##### Data listing #####
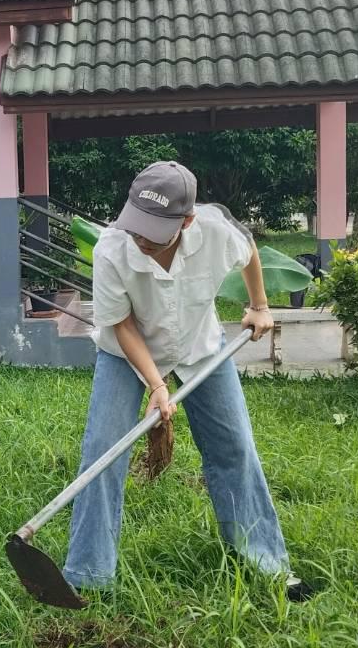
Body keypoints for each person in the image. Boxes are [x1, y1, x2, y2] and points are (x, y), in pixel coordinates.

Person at [64, 160, 309, 601]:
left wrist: (259, 305)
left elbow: (249, 247)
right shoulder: (112, 250)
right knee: (103, 450)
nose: (141, 240)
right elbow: (121, 325)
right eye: (137, 226)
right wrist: (157, 386)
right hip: (126, 351)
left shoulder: (214, 229)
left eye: (153, 232)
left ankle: (267, 564)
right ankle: (88, 575)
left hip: (200, 345)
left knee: (235, 448)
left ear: (187, 221)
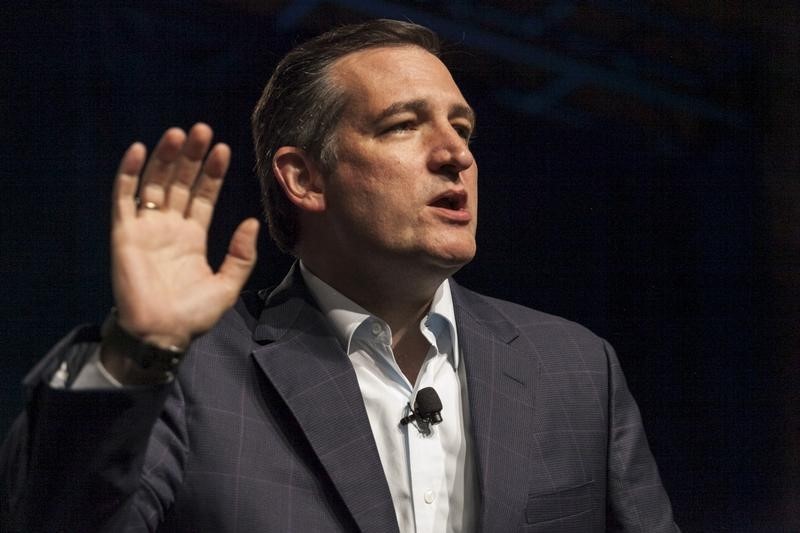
#####
### Problem to work on
Report every line of the data above that contains the string "left" by copying it in full.

### Exercise output
left wrist: (259, 305)
left elbow: (249, 247)
left shoulder: (214, 229)
left eye: (153, 232)
left ankle: (267, 564)
left hip: (200, 345)
left knee: (235, 448)
left ear: (187, 221)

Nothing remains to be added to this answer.